数あるビジネススクールの中で多摩大学大学院にご関心を寄せていただき感謝いたします。本学が他のビジネススクールと何が違うかについてお話します。
第一に、経営の「実践知」に徹底的にこだわっていることです。世界の先行きは不透明さを増し、企業は多くの難題に囲まれています。現代のビジネス・リーダーに必要なのは、経営を学問とする世界のみで意味をもつ洗練された思考や知識ではなく、企業が現実に直面する複雑な問題を解決し、インパクトのある結果を出せる戦略思考力であり、それを可能にする実践的セオリーや経営の本質を捉えた深い知恵でしょう。本学では、各分野における卓越した実務家講師陣を多数揃え、経営の現場で試され鍛えられた選りすぐりの実践知を現代経営の広範な分野にわたって学べます。
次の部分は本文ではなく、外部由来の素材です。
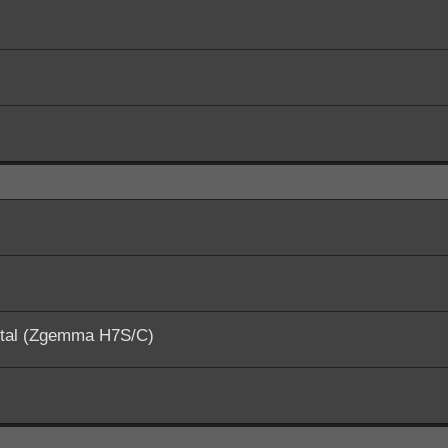
ital (Zgemma H7S/C)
また、世界的な経営学者である野中郁次郎先生と本学の徳岡晃一郎教授(前研究科長)とが考案した「イノベーターシップ」という独自コンセプトのもと、イノベーション経営に強みをもつビジネススクールという点も本学の特長です。世界のMBAプログラムで教えられているオーソドックスな知識を学べるのはもちろん、本学が代表的な専門家を擁しリードする知識創造論、デザイン思考、ビジネスモデル、ルール形成戦略など、イノベーション経営の実践に役立つ知がどこよりも多彩で充実していると自負します。
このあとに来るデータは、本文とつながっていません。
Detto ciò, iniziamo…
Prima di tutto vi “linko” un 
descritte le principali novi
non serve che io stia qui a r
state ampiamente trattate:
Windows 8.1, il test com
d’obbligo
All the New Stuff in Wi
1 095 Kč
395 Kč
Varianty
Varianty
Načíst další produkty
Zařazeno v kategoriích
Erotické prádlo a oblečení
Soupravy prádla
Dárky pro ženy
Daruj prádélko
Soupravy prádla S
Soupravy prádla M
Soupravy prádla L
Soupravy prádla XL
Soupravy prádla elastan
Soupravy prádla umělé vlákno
地球環境や格差問題など経済的価値と社会的価値とのコンフリクトが増大していますが、自社だけがうまくいけばそれでよいはずがありません。自社の利得を超えた高次の目的を構想し、社会とその未来にとって正しい選択をする思慮分別と志の高さが、これからのリーダーには不可欠です。本学では、広い視野と深い洞察をもって、自社と社会に対して責任ある判断をし果敢に行動する賢慮なリーダーの育成に力を注いできました。皆さんにとって、これからの世界、日本で活躍する上で必須となる見識と新次元のリーダーシップを磨く場になると信じます。
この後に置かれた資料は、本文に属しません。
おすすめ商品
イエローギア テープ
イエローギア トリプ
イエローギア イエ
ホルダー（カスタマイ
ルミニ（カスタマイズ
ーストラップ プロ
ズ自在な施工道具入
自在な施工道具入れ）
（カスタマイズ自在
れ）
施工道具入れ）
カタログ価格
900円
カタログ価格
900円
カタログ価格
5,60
最後に強調したいのが、卓越した実績、経験をもった実務家講師陣が本学で学ぶ大きな魅力であるという点です。講師の誰もが理論と実践の両方に精通しかつ教えるプロです。独学や単発セミナーとは次元の異なる深い学びが得られるでしょう。
ある著名なグローバル人材教育の有識者から「MBAを超えたMBA」と称された本学の学びのコミュニティで、あなたも「知の再武装」を実現し、21世紀のビジネスと社会における新しい価値をぜひ一緒に作っていきませんか。
多摩大学大学院 研究科長
河野 龍太
博報堂、博報堂ブランドコンサルティング、ITベンチャー数社の経営参画を経て、イノベーション&マーケティングの戦略コンサルティング会社、(株)インサイトリンクを設立、代表取締役社長。世界で最も影響力のある経営思想家を選ぶThinkers50(2015)にも選出されたイノベーション戦略の代表的指導者アレックス・オスターワルダー氏がCEOを務めるStrategyzerの日本人唯一の公認トレーナーとして、国内外企業の戦略プロジェクトや人材トレーニングを多数支援。早稲田大学法学部卒業。英国ウォーリック大学経営大学院でMBA取得。長崎市出身。